The cover of Noy’s latest anthology is a painting by famed Yosemite painter Thomas Hill. Noy said finding the photo was serendipitous in that, for decades, the painting was miscredited as a painting of the aforementioned state park. The discovery of a letter by Hill corrected the misplaced beliefs of the painting’s setting.
“Thomas Hill described going to Lake Tahoe,” Noy recounts, “and he said, ‘I did this painting of Emerald Bay.’ It had the support academically to prove that it actually was Emerald Bay, and if you see the whole painting, it’s much more evident.”
He adds, “It also had the people in 19th century clothing, and I thought that’s just a perfect image for the subject of the book.”
Always a witty nonfiction writer, Noy also delves into several examples of local mythology created by those settling around the lake. One such yarn is a fable about a fairy princess who crossed paths with a salty sea captain. Another tall tale is taken from an 1860s account by San Franciscan I.C. Coggin, and involves him seeing a 600-foot serpent crashing through the woods along the shore. Coggin claimed that he was treed by the commotion – the creature forcing bears and wildlife to flee below him.

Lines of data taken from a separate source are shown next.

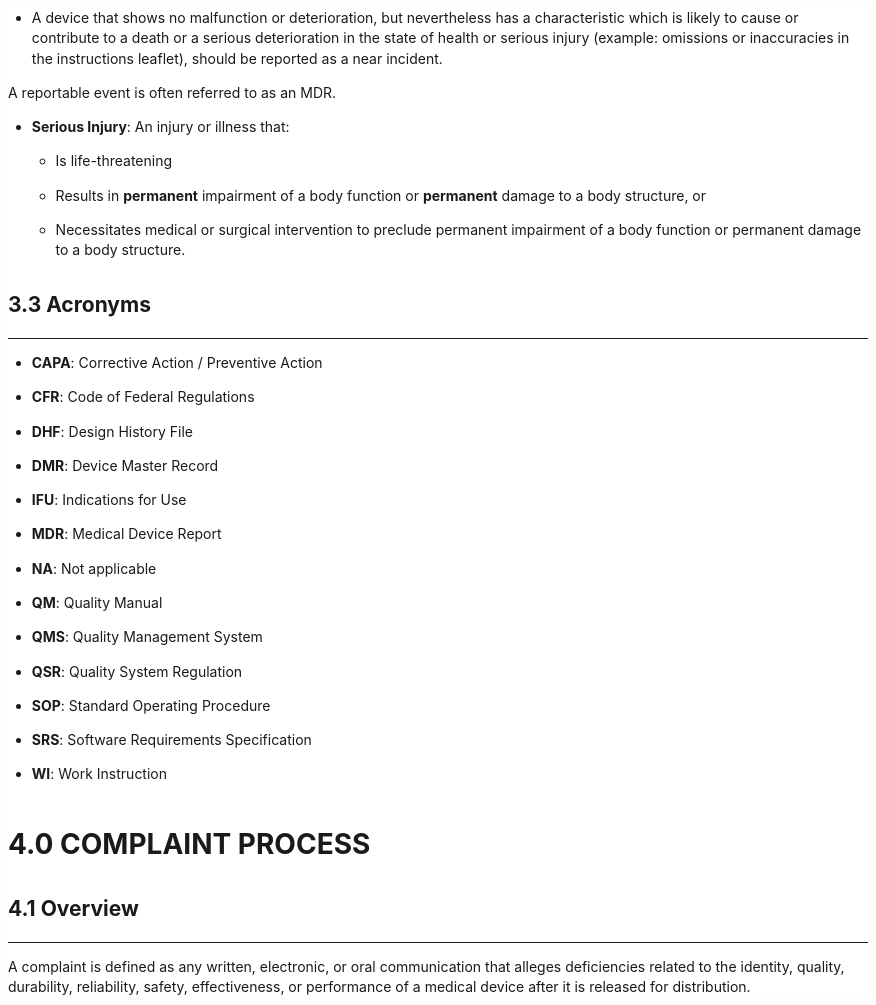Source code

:   - A device that shows no malfunction or deterioration, but
    nevertheless has a characteristic which is likely to cause or
    contribute to a death or a serious deterioration in the state
    of health or serious injury (example: omissions or
    inaccuracies in the instructions leaflet), should be reported
    as a near incident.

  A reportable event is often referred to as an MDR.

- **Serious Injury**: An injury or illness that:

  - Is life-threatening

  - Results in **permanent** impairment of a body function or
    **permanent** damage to a body structure, or

  - Necessitates medical or surgical intervention to preclude permanent
    impairment of a body function or permanent damage to a
    body structure.

## 3.3 Acronyms
------------

- **CAPA**: Corrective Action / Preventive Action

- **CFR**: Code of Federal Regulations

- **DHF**: Design History File

- **DMR**: Device Master Record

- **IFU**: Indications for Use

- **MDR**: Medical Device Report

- **NA**: Not applicable

- **QM**: Quality Manual

- **QMS**: Quality Management System

- **QSR**: Quality System Regulation

- **SOP**: Standard Operating Procedure

- **SRS**: Software Requirements Specification

- **WI**: Work Instruction

# 4.0 COMPLAINT PROCESS

## 4.1 Overview
------------

A complaint is defined as any written, electronic, or oral
communication that alleges deficiencies related to the identity,
quality, durability, reliability, safety, effectiveness, or
performance of a medical device after it is released for distribution.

“The guy who wrote it was a very respected figure in San Francisco society; he wasn’t some nut case,” Noy points out. “It was at a time when those kinds of stories from a person like him had a tendency to be believed.”
For Noy, there’s one Tahoe spot that calls to him whenever he’s near the Gatekeeper’s Museum in Tahoe City.
“Right by the dam, if you walk out – right on the edge of the lake is a bench,” Noy explains. “You’re 10-feet from the lake and hardly anybody goes there. It’s an experience to just commune with the lake and there aren’t people that wander around… I just love the place.”